Imagina un lugar donde las personas son valoradas por lo que son en sí mismas, y no por lo que tienen, o lo «útiles» o productivas que son.
Imagina un lugar donde las personas saben compartir humildemente lo que tienen y lo que son.
Imagina un lugar donde todos sienten en carne propia el sufrimiento y las lágrimas de sus prójimos.

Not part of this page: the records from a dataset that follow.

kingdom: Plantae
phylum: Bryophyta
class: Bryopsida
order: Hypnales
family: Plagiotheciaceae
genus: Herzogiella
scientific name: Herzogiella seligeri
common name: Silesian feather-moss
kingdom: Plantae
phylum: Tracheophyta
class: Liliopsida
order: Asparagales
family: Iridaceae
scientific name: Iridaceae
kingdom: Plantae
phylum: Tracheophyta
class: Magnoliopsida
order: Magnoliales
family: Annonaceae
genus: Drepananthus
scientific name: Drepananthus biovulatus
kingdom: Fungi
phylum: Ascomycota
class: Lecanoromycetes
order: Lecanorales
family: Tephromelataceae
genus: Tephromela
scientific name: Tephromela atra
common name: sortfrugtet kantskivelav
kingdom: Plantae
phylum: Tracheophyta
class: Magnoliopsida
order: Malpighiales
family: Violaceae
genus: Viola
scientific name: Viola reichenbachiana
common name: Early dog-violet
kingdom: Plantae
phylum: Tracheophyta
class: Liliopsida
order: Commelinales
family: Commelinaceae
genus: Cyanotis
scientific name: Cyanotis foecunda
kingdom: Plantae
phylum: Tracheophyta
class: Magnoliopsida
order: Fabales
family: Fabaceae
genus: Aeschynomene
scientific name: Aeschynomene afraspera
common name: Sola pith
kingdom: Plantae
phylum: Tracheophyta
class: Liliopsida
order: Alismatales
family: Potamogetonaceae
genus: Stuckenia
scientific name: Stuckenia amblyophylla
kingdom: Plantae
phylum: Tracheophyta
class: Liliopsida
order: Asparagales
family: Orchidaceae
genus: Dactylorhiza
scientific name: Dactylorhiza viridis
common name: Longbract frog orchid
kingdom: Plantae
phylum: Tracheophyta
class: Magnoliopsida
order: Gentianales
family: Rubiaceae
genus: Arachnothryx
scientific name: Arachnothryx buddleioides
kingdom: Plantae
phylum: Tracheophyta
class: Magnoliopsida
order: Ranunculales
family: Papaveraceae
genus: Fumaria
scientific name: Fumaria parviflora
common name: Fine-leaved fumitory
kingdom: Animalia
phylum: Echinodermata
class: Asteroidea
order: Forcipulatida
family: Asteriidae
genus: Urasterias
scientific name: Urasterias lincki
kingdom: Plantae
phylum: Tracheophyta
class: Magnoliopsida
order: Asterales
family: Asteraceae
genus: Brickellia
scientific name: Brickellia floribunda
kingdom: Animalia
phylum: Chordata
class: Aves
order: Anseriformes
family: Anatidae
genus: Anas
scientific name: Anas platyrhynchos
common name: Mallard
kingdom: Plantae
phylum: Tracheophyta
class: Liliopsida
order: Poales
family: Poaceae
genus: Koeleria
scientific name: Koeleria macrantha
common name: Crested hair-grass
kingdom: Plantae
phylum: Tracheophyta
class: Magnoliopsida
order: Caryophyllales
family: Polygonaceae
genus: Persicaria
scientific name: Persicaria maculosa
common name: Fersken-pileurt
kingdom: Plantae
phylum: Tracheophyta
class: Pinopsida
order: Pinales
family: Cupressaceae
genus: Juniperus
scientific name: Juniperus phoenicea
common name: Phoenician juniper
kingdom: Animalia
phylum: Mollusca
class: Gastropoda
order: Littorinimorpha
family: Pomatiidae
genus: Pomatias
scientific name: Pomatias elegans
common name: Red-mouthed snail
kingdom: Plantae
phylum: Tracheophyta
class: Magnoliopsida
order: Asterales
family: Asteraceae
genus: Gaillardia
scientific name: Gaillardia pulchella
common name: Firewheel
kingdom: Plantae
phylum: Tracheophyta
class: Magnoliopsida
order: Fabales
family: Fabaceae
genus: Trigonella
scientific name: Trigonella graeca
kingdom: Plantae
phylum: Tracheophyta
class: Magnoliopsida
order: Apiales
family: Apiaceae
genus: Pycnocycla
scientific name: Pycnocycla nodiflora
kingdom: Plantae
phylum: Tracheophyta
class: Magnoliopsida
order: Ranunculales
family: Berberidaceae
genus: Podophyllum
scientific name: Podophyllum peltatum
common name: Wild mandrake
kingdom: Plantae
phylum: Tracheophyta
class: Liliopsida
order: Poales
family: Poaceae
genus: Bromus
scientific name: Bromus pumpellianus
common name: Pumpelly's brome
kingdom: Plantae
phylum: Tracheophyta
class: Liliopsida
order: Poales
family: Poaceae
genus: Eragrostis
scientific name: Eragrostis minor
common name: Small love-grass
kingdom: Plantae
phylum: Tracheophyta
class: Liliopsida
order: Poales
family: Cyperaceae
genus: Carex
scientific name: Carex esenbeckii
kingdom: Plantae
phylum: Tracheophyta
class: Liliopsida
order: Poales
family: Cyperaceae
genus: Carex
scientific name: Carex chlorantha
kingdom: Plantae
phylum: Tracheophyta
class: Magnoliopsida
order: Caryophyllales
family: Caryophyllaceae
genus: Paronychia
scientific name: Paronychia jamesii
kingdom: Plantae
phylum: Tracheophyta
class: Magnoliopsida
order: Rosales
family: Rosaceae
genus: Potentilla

Imagina un lugar donde nadie quiere mejorar él sólo, olvidando a sus hermanos.
Imagina un lugar donde los que no cuentan para nadie, allí son acogidos, tratados y escuchados como iguales.
Imagina un lugar donde las personas saben ponerse en la piel del otro y escucharle de corazón.
Imagina un lugar donde las personas contribuyen a la paz con su manera de vivir y convivir.
Imagina un lugar donde las personas se comprometen en una causa justa sin miedo a las consecuencias.
Algunos ya están haciendo realidad ese lugar. ¿Te unes a ellos para que brille la luz de un MUNDO NUEVO sin «contaminación» alguna?